CSE 573 Paper Review #3 - Reviewed by Patrick Haluptzok Nov 4, 2003

From: Patrick Haluptzok (patrickh_at_windows.microsoft.com)
Date: Tue Nov 04 2003 - 23:23:42 PST

  • Next message: Daniel Lowd: "Automatic SAT-Compilation of Planning Problems (Ernst et al., 1997)"

    CSE 573 Paper Review #3 - Reviewed by Patrick Haluptzok Nov 4, 2003

     

    Automatic SAT-Compilation of Planning Problems

    Michael D. Ernst, Todd D. Millstein, and Daniel S. Weld

    One-line summary:

    A method is presented for converting planning problems in STRIPS into propositional constraint problems which can be solved quickly and from which a solution to the original planning problem is produced.

    The (two) most important ideas in the paper, and why:

    Planning problems can be converted into propositional constraint problems where fast algorithms like WalkSAT or Tableau exist to find solutions. From the solutions for the propositional constraint problems a solution for the original planning problem is produced. This is important because planning problems that couldn't be solved in reasonable time using planning methods can be converted to proposition constraint problems and solved.
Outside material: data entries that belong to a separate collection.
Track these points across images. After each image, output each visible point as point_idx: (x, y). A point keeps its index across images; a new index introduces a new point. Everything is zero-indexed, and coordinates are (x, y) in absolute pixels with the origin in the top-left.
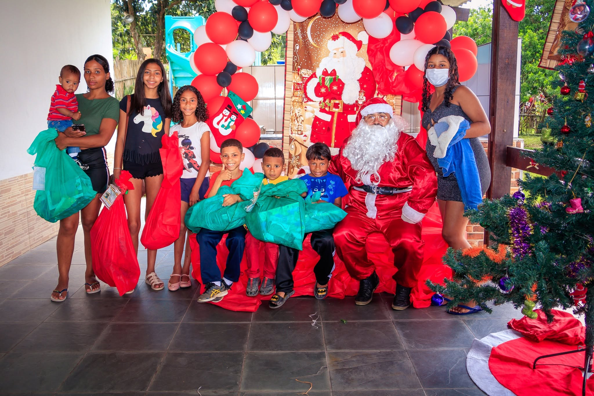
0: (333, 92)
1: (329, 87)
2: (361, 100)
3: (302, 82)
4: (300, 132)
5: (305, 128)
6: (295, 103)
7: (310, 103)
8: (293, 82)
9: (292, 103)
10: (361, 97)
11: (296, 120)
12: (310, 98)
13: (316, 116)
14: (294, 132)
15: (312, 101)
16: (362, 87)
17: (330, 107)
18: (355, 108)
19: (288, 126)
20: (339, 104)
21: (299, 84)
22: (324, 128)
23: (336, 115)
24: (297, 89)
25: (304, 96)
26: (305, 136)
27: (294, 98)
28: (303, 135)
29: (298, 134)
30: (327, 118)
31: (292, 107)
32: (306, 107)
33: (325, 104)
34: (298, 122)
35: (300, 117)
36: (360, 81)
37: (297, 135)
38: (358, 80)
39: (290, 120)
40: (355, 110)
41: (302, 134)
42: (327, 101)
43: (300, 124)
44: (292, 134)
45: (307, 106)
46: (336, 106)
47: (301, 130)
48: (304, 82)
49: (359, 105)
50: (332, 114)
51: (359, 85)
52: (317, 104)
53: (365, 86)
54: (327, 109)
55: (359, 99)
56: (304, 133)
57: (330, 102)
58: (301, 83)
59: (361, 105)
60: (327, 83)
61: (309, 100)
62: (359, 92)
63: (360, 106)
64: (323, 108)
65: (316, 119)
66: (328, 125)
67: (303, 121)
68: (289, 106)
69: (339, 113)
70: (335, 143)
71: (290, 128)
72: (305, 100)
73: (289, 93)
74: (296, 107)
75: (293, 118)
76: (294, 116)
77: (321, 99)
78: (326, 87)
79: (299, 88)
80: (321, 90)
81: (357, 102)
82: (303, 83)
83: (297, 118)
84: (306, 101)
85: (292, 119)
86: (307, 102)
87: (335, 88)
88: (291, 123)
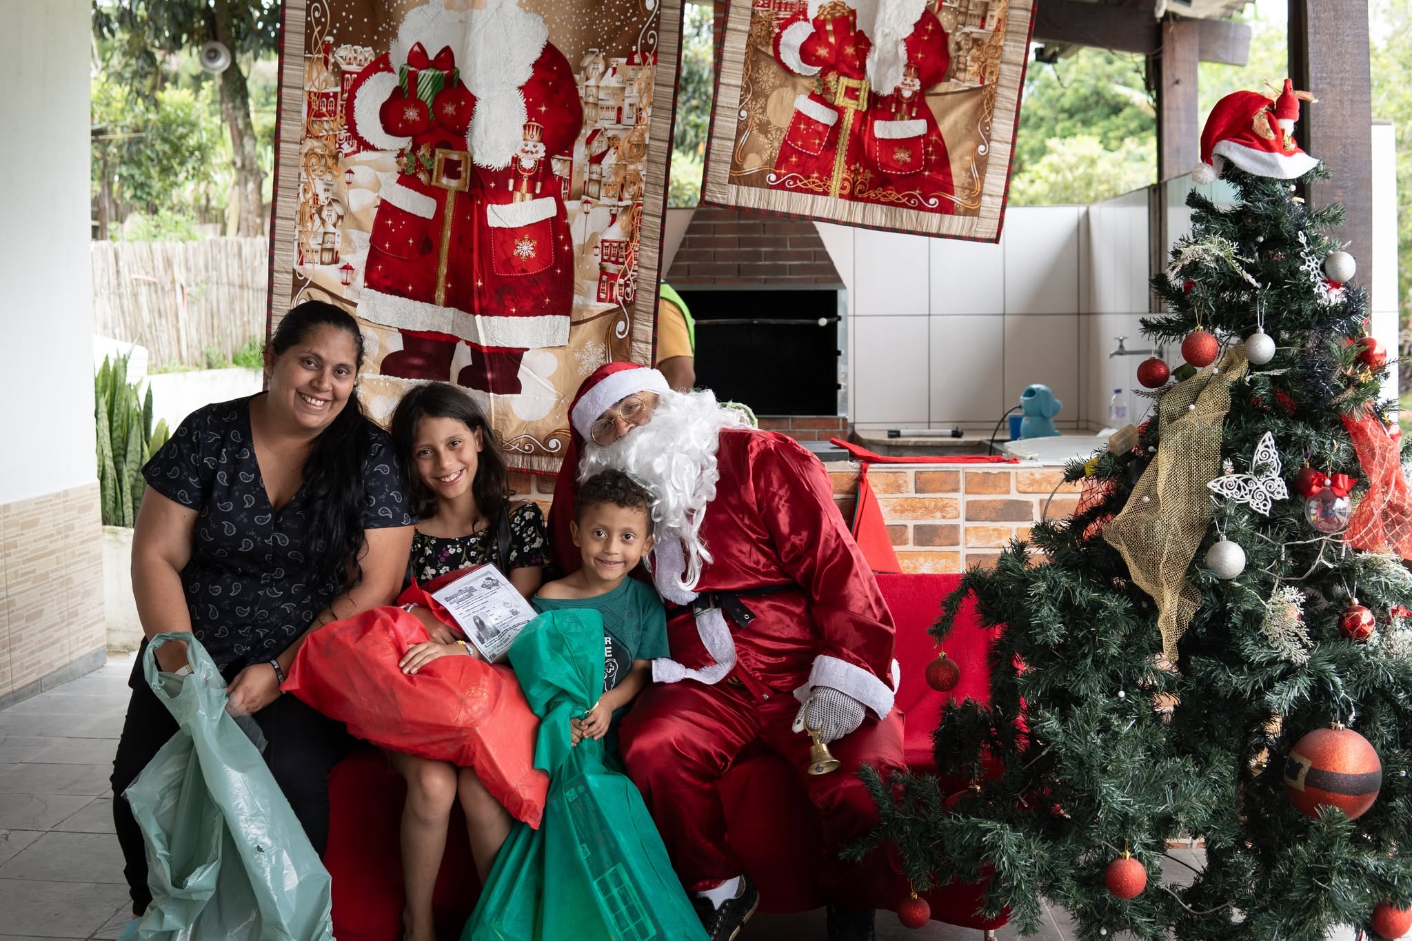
0: (442, 120)
1: (429, 104)
2: (529, 155)
3: (338, 89)
4: (327, 257)
5: (347, 240)
6: (314, 160)
7: (365, 155)
8: (307, 89)
9: (303, 160)
10: (531, 144)
11: (316, 217)
12: (367, 138)
13: (384, 202)
14: (309, 256)
15: (373, 148)
16: (532, 110)
17: (430, 172)
18: (511, 182)
19: (291, 239)
20: (458, 163)
21: (327, 96)
22: (411, 241)
23: (450, 200)
24: (319, 115)
25: (343, 134)
26: (347, 268)
27: (310, 144)
28: (341, 265)
29: (322, 263)
30: (422, 206)
31: (304, 175)
32: (350, 172)
33: (417, 160)
34: (323, 222)
35: (330, 204)
36: (526, 89)
37: (318, 267)
38: (520, 88)
39: (297, 219)
40: (511, 188)
41: (336, 261)
42: (423, 151)
43: (331, 229)
44: (301, 263)
45: (353, 169)
46: (451, 169)
47: (332, 250)
48: (347, 87)
49: (524, 170)
50: (438, 194)
51: (524, 105)
52: (390, 160)
53: (543, 109)
54: (423, 177)
55: (523, 151)
56: (341, 256)
57: (433, 155)
58: (335, 94)
59: (530, 171)
60: (425, 91)
61: (365, 145)
62: (525, 127)
63: (526, 174)
64: (411, 171)
65: (386, 210)
66: (425, 230)
67: (340, 217)
68: (295, 171)
69: (459, 194)
70: (447, 291)
71: (296, 243)
72: (347, 148)
73: (292, 129)
74: (318, 172)
75: (308, 209)
76: (311, 202)
77: (405, 143)
78: (419, 104)
79: (324, 110)
80: (404, 113)
81: (516, 160)
82: (343, 92)
83: (319, 211)
84: (350, 150)
85: (302, 214)
86: (354, 153)
87: (450, 109)
88: (299, 228)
    The conversion of planning problems to propositional constraint problems can be automated with a compiler. Extremely clever and non-obvious techniques for encoding a STRIPS problem into propositional logic give numerous trade-offs in the number of variables and clauses produced - which greatly effect the final run time. Finding the right combination of options makes a big difference in the run-time of solving the propositional constraint problem. The encoding of the actions, and the factoring of the frame axioms are impressive methods.

    The one or two largest flaws in the paper:

    The addition of domain axioms can greatly speed up the solution of the constraint satisfaction problem - which previous hand-coding techniques could take advantage of but the lack of an easy way to represent domain axioms in STRIPS limits the current automated approach. Also I didn't see measurements comparing the time to solve the STRIPS planning problem with the classic planner techniques versus the time to solve the constraint satisfaction problem with WalkSAT, and the estimated conversion time for any problems.

    Identify two important, open research questions on the topic, and why they matter:

    Can domain axioms be generated automatically or encoded in another representation so the automatic method can approach the other method in run-time? Larger and more complex planning problems will be able to be solved if this can be done.

    Are there other tricks in representing actions, such that after splitting, factoring and simplifying the result is a simpler propositional constraint problem that can be solved much more quickly. Again this will enable larger and more complex planning problems to be solved.